> [Exercise details] Retype exactly the lines of the material below, from the one containing "X3060448Y8533998D02*" through the last, with both ends kept.

[Data for review — start]

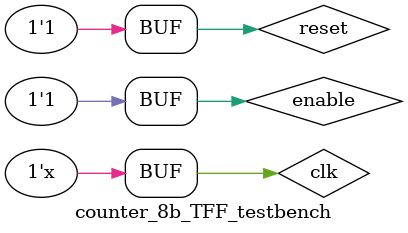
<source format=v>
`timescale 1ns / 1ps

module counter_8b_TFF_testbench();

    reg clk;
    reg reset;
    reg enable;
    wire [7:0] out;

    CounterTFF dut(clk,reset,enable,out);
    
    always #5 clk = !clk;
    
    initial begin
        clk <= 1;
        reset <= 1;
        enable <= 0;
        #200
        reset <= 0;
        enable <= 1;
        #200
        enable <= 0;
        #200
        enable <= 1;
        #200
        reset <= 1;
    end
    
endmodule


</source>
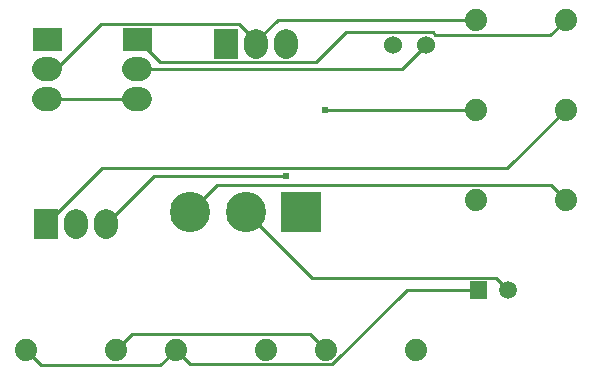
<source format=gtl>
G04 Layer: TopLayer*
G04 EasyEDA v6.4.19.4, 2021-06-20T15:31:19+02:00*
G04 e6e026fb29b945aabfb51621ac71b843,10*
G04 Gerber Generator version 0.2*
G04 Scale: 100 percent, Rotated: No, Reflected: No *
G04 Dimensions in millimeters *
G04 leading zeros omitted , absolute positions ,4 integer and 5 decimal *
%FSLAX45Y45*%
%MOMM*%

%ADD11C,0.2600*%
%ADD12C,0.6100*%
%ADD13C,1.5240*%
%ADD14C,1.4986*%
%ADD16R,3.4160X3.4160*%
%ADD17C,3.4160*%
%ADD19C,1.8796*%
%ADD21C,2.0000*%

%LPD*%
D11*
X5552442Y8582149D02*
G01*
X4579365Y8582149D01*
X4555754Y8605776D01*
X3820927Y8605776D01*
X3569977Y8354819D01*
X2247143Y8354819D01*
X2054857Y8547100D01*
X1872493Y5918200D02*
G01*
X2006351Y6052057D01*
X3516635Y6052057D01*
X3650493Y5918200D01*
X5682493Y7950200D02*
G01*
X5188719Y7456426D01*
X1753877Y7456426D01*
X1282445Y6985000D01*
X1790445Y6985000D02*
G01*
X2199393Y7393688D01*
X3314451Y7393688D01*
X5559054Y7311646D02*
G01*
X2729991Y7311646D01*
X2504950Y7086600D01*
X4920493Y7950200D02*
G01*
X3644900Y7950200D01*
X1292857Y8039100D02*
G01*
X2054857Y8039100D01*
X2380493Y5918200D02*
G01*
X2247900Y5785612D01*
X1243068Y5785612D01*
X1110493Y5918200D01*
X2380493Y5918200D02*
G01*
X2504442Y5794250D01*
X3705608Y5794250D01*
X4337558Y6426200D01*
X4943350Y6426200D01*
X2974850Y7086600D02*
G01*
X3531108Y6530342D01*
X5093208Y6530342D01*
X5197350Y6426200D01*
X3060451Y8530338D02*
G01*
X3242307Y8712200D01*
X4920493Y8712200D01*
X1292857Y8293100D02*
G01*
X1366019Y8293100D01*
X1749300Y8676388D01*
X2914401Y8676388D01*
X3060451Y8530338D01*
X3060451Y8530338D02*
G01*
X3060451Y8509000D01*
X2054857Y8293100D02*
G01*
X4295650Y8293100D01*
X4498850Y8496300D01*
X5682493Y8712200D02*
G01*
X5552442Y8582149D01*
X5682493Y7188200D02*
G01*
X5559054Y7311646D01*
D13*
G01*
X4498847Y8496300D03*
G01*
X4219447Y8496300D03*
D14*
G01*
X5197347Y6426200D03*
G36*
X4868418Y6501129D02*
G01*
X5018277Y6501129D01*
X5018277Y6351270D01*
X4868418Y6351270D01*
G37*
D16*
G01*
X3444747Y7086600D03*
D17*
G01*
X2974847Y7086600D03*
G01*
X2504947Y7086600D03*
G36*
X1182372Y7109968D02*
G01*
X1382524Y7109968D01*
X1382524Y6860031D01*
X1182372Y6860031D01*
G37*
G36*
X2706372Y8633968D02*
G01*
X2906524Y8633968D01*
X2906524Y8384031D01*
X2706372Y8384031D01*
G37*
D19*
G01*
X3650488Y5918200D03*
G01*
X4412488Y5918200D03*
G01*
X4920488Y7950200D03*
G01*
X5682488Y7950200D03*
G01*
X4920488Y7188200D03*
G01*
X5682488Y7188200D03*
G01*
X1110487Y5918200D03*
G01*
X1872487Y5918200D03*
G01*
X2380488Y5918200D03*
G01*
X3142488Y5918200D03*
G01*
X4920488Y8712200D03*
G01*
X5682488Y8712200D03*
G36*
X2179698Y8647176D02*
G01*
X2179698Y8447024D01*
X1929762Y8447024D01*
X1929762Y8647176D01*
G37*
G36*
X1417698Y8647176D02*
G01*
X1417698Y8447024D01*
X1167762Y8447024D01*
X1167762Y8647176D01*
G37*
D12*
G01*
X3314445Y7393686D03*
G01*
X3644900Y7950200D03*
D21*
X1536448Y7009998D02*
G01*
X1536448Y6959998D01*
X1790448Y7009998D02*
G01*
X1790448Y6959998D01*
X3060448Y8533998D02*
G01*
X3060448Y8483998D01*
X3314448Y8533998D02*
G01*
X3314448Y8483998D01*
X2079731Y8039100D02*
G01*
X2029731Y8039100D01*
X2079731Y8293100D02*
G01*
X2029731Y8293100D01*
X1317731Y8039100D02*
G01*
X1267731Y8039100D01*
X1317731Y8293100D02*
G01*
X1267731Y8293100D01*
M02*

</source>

[Data for review — finish]

> [Solution]
X3060448Y8533998D02*
G01*
X3060448Y8483998D01*
X3314448Y8533998D02*
G01*
X3314448Y8483998D01*
X2079731Y8039100D02*
G01*
X2029731Y8039100D01*
X2079731Y8293100D02*
G01*
X2029731Y8293100D01*
X1317731Y8039100D02*
G01*
X1267731Y8039100D01*
X1317731Y8293100D02*
G01*
X1267731Y8293100D01*
M02*

</source>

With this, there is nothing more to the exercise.